SEC’s harsh crypto regulations would drive innovation away from the US to Asia, says Fred Wilson




SEC's harsh crypto regulations would drive innovation away from the US to Asia, says Fred Wilson
Source: Pixabay

Circle-acquired Poloniex, one of the leading cryptocurrency exchanges in the world, announced the geofencing of nine assets on its platform recently. The reason revealed by them was the uncertain regulatory climate in the US, leading them to take a cautionary step fearing the Securities and Exchange Commission’s [SEC] retribution.

Fred Wilson, the co-founder of Union Square Ventures, had recently voiced his opinion that the regulatory body’s ruling to delist coins in the US crypto exchanges was very damaging. He believed that hostile policies would eventually drive away innovation from Silicon Valley, which is the “global epicenter of tech” to Asian countries. He tweeted,

“In 5-10 years when we look back and consider why the next big tech sector centered itself in Asia and not in the US, it will be the SEC’s unwillingness to create new rules to regulate new assets that will be the cause”

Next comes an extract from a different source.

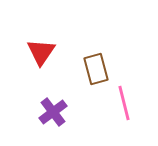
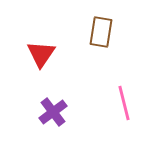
red triangle: moved 2 px down
brown rectangle: moved 5 px right, 37 px up; rotated 24 degrees clockwise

Citing Coinbase as an example, Wilson stated that the “most trusted/compliant/secure/safe” exchanges were based in the US. So, according to him, driving trading or liquidity to Asia is “detrimental to safety and security”.

Preston Byrne attorney at Byrne & Storm, PC responded to the above tweet stating that “alleged misconduct” in Asia would be harmful to the entire crypto-space. He emphasized that the major threat to Bitcoin adoption was the “bad actors” who need to be identified and eliminated.

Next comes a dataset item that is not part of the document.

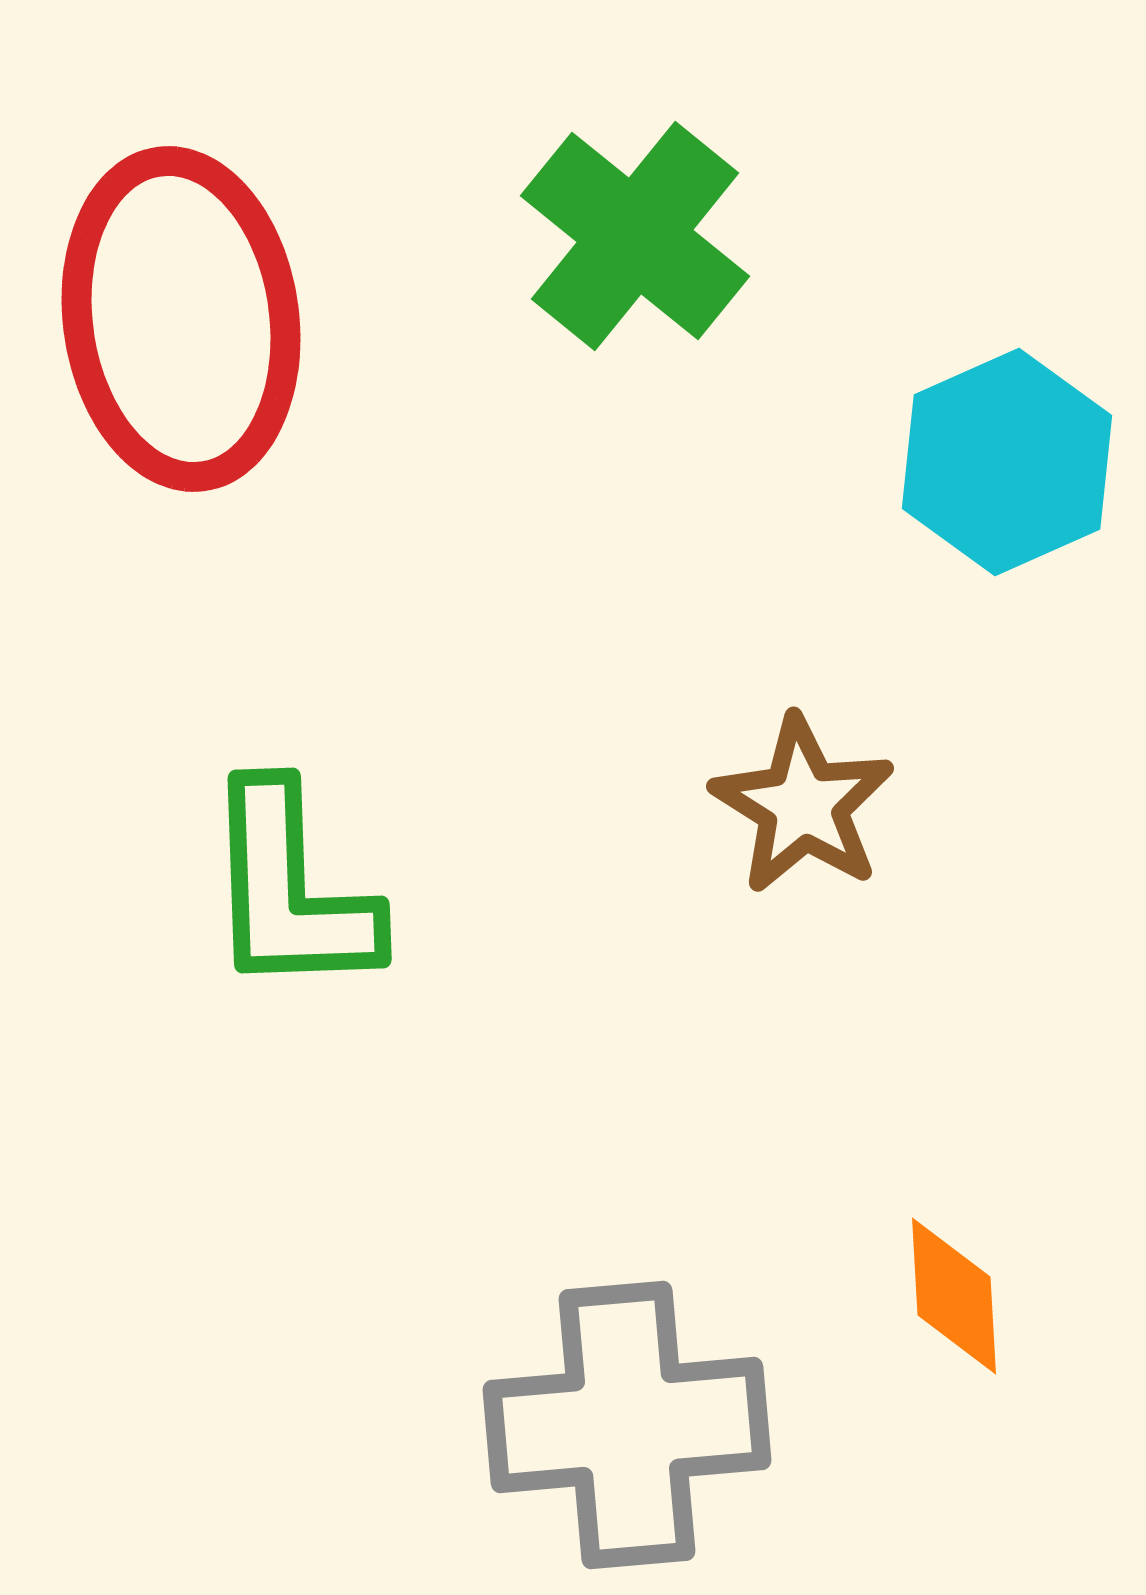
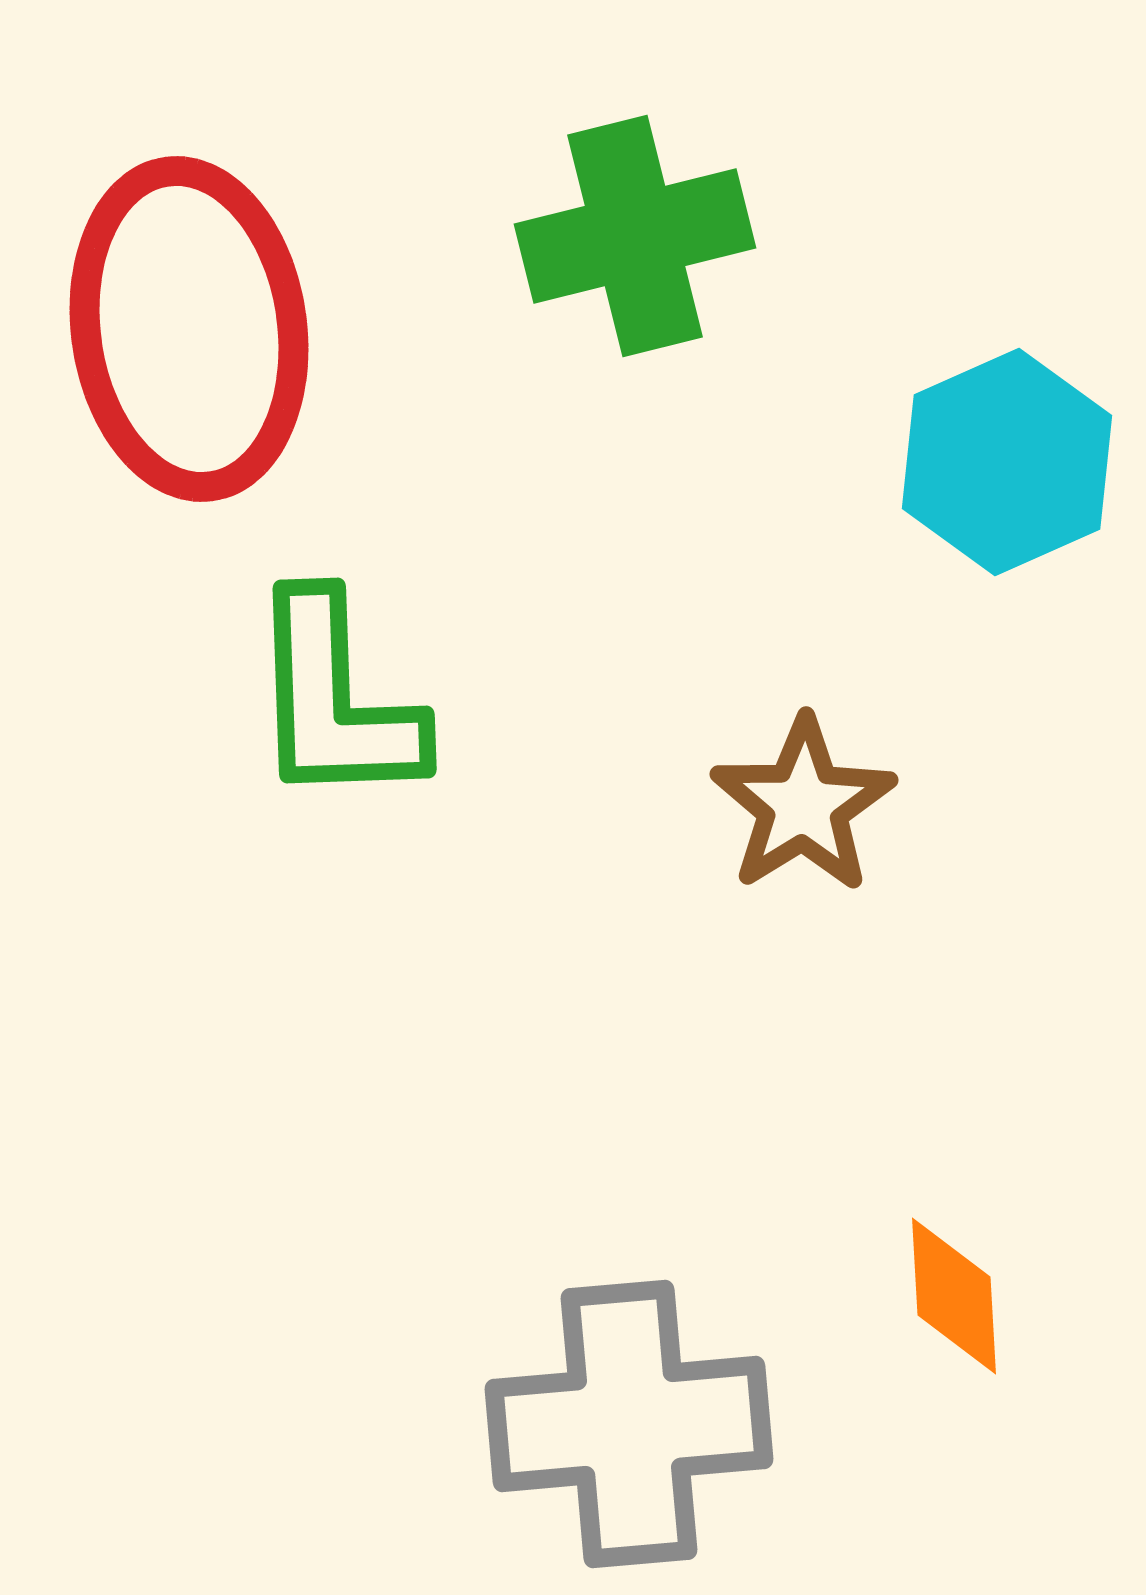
green cross: rotated 37 degrees clockwise
red ellipse: moved 8 px right, 10 px down
brown star: rotated 8 degrees clockwise
green L-shape: moved 45 px right, 190 px up
gray cross: moved 2 px right, 1 px up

Calling for the need to monitor trading regions and markets, Byrne posted,

“95% of trading volume is faked. The Bitfinex/Tether saga is insane and only just getting started. If crypto is going to be adopted, we need to have more trust in our trading venues. That requires close supervision of trading venues and markets.”

Ari David Paul, the founder of BlockTower Capital, also reacted to the post,

“Hopefully we’re not headed toward a world where voluntary commerce can be stamped out globally. So for a global asset, this will always be an issue. Fortunately, you don’t need to care. $1b in CME future volume is real and traceable. Manipulation is temporary by nature.”

Responding to the above tweet, Byrne said that $3 billion of Tether [USDT] was what kept Binance and Finex “afloat” and contributed significant volumes and were currently under the heavy check by State of New York. He also added that the aforementioned platforms were a “hair’s breadth away” from an investigation regarding fraud.